A column by the Daily Mirror’s “Fleet Street Fox” (Susie Boniface) says that climate change could “kill off” US president Donald Trump. She writes: “You may not believe in man-made climate change, but the climate is nevertheless changing. You might not like intervention in other nations’ affairs, but if you let them fail their problems will become yours. Perhaps you object to the free movement of people, but there’s more of them than you. If things get bad enough, the ‘crisis’ of the past few years will look like a trickle”.
Science.
A new study uses a combination of observations and model simulations to estimate physical and chemical changes in the Southern Ocean over the last two decades. The researchers identify a number of changes, including “local warming of over 3C” and “deoxygenation along the Antarctic coast”. An accompanying News & Views article notes the study shows “that warming, deoxygenation, acidification, and increases in ocean carbon content and nutrients can be explained by two main processes: the poleward shift and intensification of westerly winds, and increased melting of the Antarctic ice sheet”.

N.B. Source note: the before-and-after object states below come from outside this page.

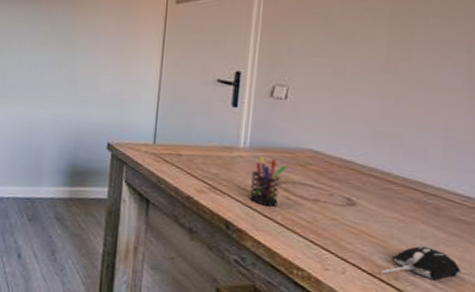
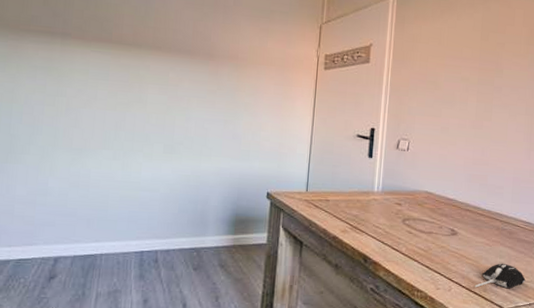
pen holder: present [249,156,287,207] -> none [381,198,409,240]

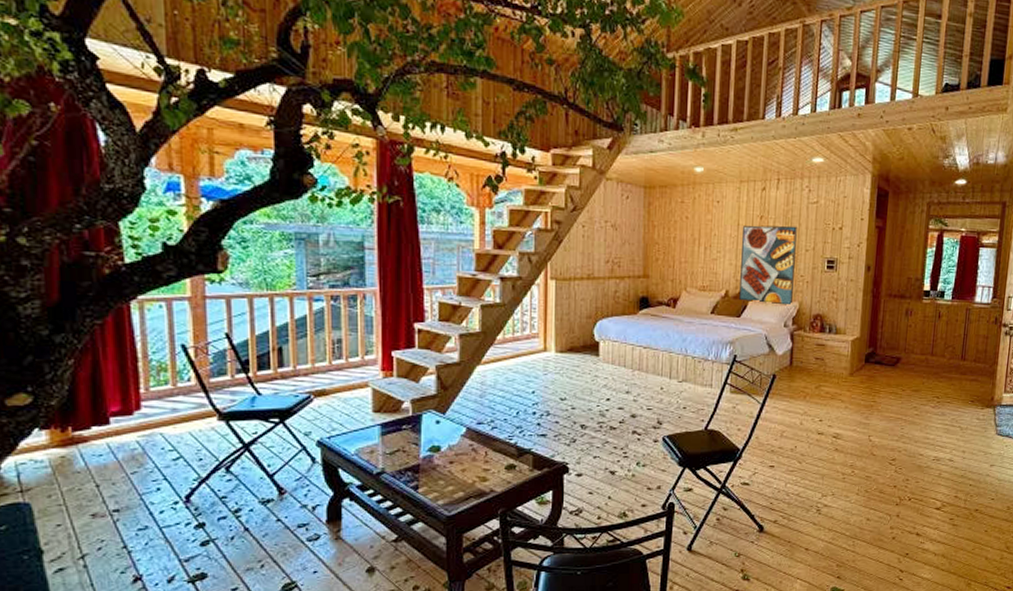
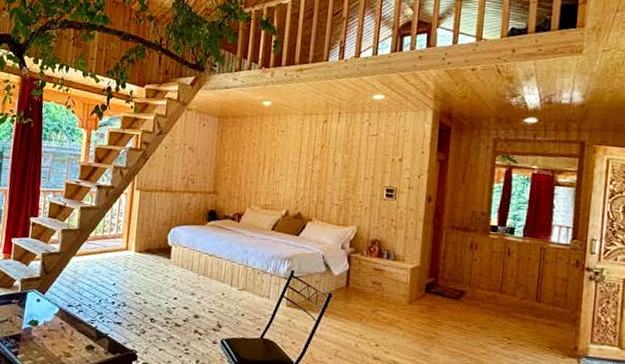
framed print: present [739,225,797,305] -> none [298,153,357,228]

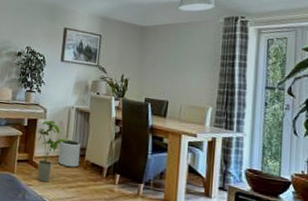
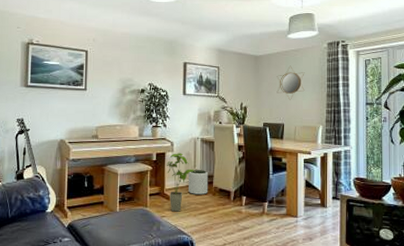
home mirror: none [162,39,196,76] -> present [276,65,305,100]

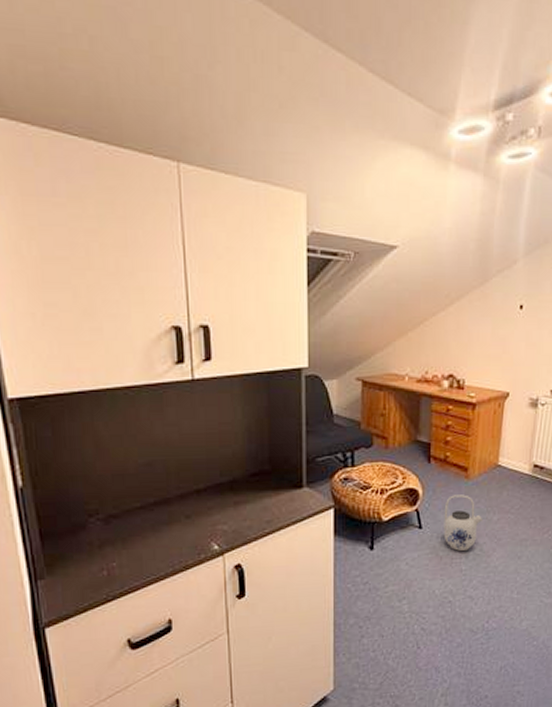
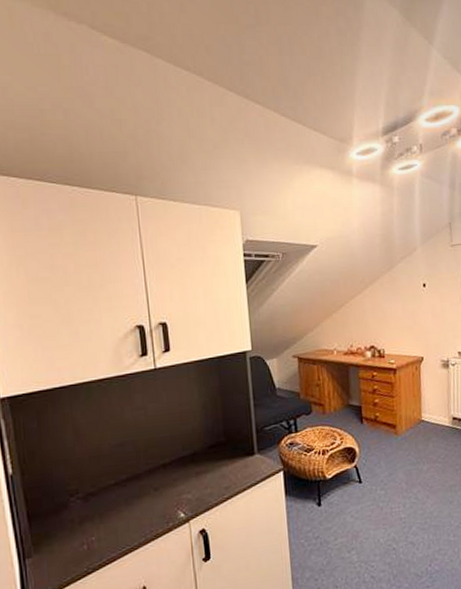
teapot: present [443,494,483,551] -> none [379,449,415,501]

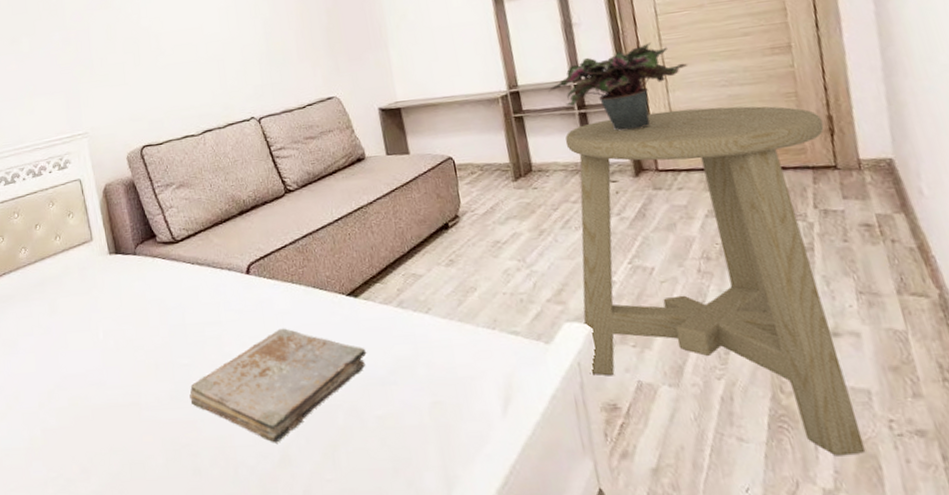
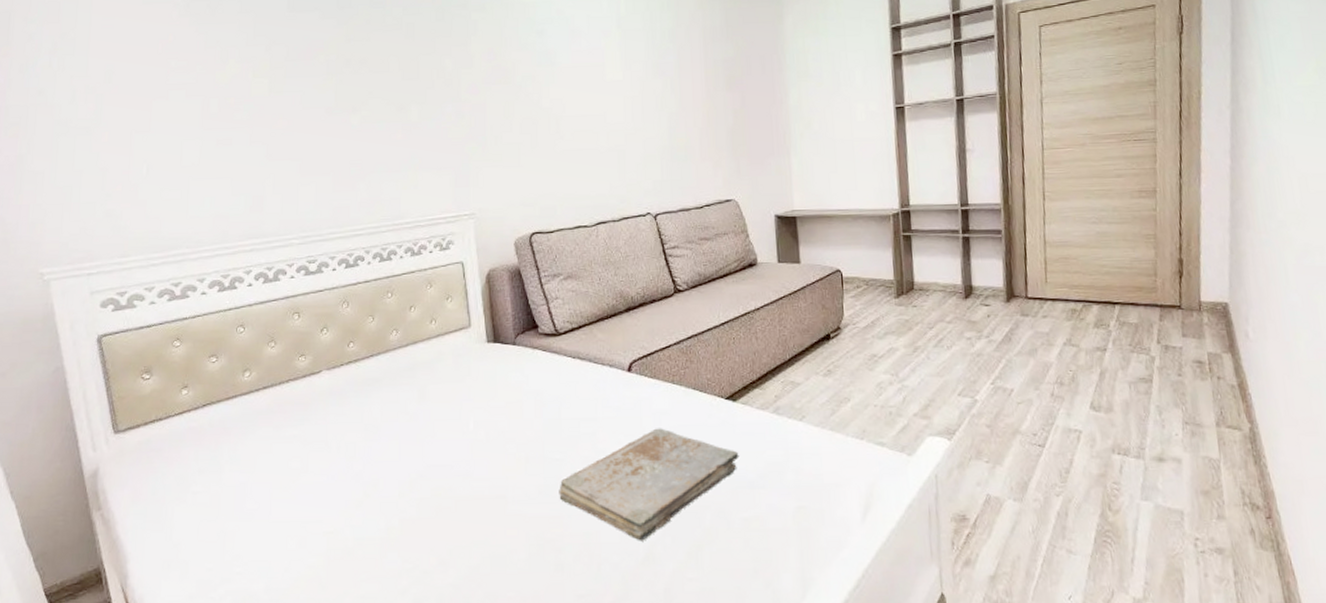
potted plant: present [548,42,688,131] -> none [937,175,1066,258]
stool: present [565,106,866,456] -> none [945,242,1175,569]

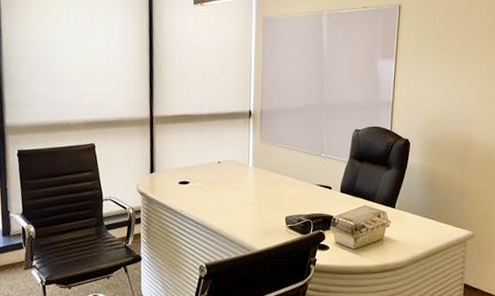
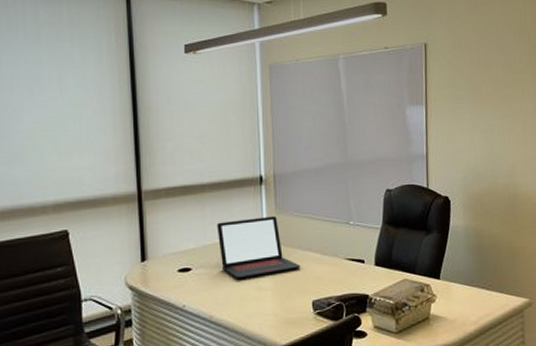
laptop: none [211,144,278,194] -> present [217,216,301,280]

Water levels in the Ganges–Brahmaputra–Meghna delta have increased by around 3mm per year over the past 45 years, a new study says, which is faster than the 2mm per year of global average sea level rise. Using an “unprecedented set of 101 water-level gauges across the delta”, the researchers reconstruct changes in water level over 1968 to 2012. The combination of land subsidence and sea level rise “could double the projected sea level rise”, the study also finds, “making it reach 85 to 140cm across the delta” by 2100 under the RCP4.5 emissions scenario.
A new paper presents “the first mean ocean temperature record” for the global ocean during the Last Interglacial period 129-116 thousand years ago (ka). The record, developed from noble gas measurements in ice cores, shows that the average ocean temperature “reached its maximum value of 1.1C warmer-than-modern values at the end of the penultimate deglaciation at 129 ka”. This resulted in around 0.7m of thermosteric sea-level rise relative to present level, the researchers note. The maximum in ocean heat content “was a transient feature”, the study finds, adding: “Mean ocean temperature decreased in the first several thousand years of the interglacial and achieved a stable, comparable-to-modern value by ~127 ka.”